Le ministre des Maliens établis à l’Extérieur et de l’Intégration africaine, Mossa Ag Attaher a lancé la semaine dernière, les concertations nationales relatives à la nouvelle Politique Nationale de Migration (Ponam), et à son plan d’action. L’ouverture des travaux a été présidée par le ministre des Maliens établis à l’Extérieur et de l’Intégration africaine, Mossa Ag Attaher.
Devant les experts nationaux et internationaux réunis pour la cause, le ministre Mossa ag Attaher a fait savoir que ces concertations revêtent une dimension historique, qu’elles constituent une étape décisive pour définir, de concert avec l'ensemble des acteurs impliqués, l'architecture d'un document stratégique de premier plan, indubitablement adossé à la Vision 2063.

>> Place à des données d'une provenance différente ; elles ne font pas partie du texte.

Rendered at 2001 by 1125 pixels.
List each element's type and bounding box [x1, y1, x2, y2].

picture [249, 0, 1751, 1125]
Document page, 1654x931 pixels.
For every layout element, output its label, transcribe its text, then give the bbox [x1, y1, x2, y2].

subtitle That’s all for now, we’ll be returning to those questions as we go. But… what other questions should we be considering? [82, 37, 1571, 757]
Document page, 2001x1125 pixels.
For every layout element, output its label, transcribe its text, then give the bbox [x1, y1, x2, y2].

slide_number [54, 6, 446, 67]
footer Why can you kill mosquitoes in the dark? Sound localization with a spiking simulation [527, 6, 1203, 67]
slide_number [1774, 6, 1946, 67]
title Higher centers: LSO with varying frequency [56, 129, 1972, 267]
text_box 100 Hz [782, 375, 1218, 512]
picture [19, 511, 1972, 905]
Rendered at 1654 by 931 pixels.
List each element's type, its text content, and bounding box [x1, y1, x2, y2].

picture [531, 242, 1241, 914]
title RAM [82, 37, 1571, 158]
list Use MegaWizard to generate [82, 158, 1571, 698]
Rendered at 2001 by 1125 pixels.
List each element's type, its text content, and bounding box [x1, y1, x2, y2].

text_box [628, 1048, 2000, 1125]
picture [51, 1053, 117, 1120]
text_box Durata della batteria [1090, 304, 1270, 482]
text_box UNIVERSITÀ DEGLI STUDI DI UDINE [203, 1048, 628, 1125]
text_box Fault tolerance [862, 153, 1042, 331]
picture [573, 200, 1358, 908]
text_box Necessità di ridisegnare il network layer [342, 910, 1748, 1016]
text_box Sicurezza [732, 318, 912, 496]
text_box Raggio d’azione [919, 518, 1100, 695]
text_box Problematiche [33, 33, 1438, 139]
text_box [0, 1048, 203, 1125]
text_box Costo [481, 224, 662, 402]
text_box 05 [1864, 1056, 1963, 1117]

Il a convié les experts à remédier à travers ces concertations, aux insuffisances identifiées de la Ponam qui date de 2014 afin de : « Bâtir une politique actualisée, empreinte d'une plus grande cohérence, d'une meilleure lisibilité et d'une efficacité accrue, tout en gardant à l'esprit que la migration doit être appréhendée comme une ressource hautement stratégique ».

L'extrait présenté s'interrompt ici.